Given text:
:::

So one way is to play up the importance and intangible nature of photography "oh it's so excellent and the reason you can't tell how excellent it is is because you are ignorant". This is the way a lot of other fields have approached the problem of intangibility (look at luxury brands, look at designer haircuts, look at upscale fashion designers)
Actually, I think this is a very real problem, but possibly the analogy could do with a bit of tweaking.
I am very much against the whole emperor's new clothes thing myself. I'm not quite sure how the other fields you mentioned have approached the problem of intangibility, but I suspect most of them can fall back on their brand. That's not something many photographers have the luxury of. But I don't get "contemporary" photography, in the same way that I often don't get modern art. As I've said before, Piet Mondrian and Jackson Pollock baffle me, and if that makes me one of the ignorant then great. But I feel the same way about photography.

:::

Exercise objective: Please retype the passage in the photography discussion above, starting at "So one way is" and ending at "upscale fashion designers)".

Record set:
:::

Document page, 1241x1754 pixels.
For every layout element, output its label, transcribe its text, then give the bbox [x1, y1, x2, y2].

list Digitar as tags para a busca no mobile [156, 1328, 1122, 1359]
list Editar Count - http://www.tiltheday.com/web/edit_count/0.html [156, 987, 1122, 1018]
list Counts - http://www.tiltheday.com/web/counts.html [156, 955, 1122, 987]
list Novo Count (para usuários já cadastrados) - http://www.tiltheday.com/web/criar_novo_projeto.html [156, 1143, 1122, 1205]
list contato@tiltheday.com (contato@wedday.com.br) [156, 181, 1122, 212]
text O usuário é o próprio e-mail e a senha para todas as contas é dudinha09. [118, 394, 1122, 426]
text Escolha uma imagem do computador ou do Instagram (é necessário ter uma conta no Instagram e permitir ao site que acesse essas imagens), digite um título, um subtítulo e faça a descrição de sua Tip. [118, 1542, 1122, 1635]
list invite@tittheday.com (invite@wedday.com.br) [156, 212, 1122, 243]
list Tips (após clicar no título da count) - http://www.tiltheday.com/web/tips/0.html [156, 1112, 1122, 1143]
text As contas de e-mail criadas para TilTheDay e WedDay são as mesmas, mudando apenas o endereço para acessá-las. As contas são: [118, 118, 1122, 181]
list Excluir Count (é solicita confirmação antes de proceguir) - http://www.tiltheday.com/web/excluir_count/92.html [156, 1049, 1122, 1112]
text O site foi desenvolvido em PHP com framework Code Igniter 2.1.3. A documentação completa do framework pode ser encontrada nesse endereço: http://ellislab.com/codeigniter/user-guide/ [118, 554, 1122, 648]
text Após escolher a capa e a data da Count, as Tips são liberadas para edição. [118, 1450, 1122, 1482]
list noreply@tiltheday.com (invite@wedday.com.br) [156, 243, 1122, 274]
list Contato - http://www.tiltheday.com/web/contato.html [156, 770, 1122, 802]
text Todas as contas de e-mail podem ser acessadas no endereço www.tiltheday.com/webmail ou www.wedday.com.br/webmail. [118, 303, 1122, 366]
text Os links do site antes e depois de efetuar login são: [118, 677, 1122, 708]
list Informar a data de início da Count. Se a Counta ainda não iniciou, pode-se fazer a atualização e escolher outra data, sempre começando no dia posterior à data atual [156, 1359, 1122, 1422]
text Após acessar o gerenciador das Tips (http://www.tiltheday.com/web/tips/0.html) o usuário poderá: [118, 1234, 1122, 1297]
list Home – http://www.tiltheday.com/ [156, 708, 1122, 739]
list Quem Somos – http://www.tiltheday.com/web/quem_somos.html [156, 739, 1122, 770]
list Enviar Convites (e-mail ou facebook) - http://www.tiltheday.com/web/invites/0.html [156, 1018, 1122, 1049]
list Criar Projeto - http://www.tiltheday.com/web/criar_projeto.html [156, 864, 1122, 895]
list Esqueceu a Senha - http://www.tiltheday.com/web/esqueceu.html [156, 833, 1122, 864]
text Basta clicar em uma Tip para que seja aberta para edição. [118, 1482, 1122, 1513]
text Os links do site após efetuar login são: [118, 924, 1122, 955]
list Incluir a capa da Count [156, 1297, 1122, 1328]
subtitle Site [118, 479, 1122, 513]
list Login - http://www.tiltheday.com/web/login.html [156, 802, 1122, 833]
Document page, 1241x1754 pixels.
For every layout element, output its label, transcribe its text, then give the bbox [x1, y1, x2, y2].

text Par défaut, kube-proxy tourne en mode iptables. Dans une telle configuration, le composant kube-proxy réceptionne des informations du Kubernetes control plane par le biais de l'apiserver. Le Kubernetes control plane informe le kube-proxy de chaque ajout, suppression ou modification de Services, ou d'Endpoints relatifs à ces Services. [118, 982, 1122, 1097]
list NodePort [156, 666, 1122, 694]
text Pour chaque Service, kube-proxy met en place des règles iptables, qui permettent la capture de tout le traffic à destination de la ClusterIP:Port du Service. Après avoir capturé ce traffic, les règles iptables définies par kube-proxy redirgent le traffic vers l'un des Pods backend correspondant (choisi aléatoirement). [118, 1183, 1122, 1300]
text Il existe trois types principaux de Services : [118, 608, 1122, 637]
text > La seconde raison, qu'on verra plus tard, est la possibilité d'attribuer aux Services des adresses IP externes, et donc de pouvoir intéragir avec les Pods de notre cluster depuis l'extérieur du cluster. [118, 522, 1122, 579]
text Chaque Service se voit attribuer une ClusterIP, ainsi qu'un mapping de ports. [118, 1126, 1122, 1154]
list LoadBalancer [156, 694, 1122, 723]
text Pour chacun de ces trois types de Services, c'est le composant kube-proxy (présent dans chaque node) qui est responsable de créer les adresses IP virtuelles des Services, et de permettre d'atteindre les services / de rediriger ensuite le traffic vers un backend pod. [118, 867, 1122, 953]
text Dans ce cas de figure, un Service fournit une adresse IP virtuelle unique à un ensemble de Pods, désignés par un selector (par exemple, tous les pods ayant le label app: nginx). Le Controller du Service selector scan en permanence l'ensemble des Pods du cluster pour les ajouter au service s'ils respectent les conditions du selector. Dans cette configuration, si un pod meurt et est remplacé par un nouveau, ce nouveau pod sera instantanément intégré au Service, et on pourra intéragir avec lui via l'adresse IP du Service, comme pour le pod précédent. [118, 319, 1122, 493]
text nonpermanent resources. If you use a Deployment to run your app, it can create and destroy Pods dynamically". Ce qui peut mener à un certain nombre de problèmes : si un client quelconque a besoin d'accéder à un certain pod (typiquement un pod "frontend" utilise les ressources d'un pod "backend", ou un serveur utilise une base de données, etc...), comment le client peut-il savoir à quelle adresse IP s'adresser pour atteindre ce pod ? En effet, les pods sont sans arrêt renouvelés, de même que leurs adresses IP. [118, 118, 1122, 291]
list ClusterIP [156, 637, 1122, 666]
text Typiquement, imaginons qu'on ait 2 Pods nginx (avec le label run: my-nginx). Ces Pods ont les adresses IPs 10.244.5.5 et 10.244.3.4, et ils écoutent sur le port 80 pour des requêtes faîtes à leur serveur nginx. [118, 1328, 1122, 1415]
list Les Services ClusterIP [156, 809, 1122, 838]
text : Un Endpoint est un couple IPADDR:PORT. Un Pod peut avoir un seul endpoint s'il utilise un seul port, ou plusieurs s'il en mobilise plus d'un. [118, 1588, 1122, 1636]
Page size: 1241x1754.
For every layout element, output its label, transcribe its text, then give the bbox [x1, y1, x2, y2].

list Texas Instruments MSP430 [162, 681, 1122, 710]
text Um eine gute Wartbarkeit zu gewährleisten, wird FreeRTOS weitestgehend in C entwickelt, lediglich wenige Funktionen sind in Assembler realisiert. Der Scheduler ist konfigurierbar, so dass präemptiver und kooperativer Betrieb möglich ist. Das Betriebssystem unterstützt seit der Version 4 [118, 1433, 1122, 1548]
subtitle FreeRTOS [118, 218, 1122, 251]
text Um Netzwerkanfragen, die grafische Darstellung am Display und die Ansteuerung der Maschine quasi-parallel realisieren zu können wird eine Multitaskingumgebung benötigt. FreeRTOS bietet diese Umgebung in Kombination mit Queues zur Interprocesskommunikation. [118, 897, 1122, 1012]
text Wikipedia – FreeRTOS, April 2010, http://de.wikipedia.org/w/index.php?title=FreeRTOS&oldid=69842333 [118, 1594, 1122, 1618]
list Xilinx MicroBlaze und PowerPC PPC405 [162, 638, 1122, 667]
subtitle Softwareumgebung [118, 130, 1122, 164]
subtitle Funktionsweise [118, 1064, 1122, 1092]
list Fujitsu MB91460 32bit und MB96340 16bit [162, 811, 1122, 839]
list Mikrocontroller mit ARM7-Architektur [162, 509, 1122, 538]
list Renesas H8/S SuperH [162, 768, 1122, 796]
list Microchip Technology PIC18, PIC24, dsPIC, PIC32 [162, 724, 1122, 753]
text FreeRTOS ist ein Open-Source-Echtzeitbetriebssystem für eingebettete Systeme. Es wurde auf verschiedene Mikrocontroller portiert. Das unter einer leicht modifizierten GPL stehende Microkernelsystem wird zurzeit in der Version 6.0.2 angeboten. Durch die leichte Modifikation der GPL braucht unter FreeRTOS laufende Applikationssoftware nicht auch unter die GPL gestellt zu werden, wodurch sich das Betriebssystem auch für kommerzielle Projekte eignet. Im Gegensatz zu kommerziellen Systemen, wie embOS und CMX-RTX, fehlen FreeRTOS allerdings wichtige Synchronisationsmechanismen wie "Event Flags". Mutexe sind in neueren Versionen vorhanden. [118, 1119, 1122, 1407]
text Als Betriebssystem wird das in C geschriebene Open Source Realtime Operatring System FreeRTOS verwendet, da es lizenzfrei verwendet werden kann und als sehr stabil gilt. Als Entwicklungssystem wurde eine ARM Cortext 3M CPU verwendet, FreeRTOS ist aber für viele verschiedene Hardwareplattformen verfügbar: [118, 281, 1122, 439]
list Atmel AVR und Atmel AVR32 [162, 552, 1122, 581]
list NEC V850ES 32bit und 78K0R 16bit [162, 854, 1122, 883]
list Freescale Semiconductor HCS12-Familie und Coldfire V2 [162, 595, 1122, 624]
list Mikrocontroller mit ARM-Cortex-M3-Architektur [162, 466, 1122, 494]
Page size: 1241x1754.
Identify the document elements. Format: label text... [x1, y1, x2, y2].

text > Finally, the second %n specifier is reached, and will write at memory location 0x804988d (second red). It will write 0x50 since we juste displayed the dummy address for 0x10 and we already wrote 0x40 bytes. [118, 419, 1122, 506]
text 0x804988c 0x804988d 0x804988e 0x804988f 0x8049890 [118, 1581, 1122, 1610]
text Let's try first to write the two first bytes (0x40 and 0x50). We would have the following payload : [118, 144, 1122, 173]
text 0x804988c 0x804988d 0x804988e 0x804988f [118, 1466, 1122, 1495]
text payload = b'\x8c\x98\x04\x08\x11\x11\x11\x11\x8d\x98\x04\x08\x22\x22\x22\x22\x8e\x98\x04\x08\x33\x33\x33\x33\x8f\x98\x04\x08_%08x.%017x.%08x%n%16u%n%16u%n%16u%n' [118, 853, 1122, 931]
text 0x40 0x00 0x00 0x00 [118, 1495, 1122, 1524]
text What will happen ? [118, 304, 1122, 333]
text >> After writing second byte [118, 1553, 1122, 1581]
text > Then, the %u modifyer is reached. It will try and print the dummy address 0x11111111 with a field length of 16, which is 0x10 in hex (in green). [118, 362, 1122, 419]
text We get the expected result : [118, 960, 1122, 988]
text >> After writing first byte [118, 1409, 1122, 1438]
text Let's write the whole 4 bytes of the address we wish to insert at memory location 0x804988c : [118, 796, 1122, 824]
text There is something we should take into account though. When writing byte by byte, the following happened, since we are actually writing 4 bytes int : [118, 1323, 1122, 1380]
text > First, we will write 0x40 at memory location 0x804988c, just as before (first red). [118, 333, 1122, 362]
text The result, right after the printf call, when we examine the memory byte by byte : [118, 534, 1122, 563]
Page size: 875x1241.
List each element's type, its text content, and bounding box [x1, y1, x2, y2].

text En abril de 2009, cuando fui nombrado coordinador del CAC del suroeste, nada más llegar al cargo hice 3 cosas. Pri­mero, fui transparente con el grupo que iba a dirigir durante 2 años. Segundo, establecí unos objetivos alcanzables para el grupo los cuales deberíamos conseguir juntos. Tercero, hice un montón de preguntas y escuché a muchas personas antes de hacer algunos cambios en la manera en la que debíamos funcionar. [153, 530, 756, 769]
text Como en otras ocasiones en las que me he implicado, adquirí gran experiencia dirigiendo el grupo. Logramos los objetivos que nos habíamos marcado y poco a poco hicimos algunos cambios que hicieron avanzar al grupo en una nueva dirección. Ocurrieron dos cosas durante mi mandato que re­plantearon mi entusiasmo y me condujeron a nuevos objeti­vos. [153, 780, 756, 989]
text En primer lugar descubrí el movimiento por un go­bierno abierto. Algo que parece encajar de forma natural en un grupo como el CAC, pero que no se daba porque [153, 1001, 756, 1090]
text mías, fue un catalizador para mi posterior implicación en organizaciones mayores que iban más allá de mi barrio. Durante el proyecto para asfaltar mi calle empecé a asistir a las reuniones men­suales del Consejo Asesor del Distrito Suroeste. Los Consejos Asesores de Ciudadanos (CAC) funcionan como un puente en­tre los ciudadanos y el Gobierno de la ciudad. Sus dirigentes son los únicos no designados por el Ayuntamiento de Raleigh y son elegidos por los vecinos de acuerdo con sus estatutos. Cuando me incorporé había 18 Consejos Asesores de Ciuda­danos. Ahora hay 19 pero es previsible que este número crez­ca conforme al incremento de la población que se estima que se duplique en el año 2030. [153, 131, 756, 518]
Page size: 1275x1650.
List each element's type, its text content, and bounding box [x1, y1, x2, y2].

:::

Solution below:
So one way is to play up the importance and intangible nature of photography "oh it's so excellent and the reason you can't tell how excellent it is is because you are ignorant". This is the way a lot of other fields have approached the problem of intangibility (look at luxury brands, look at designer haircuts, look at upscale fashion designers)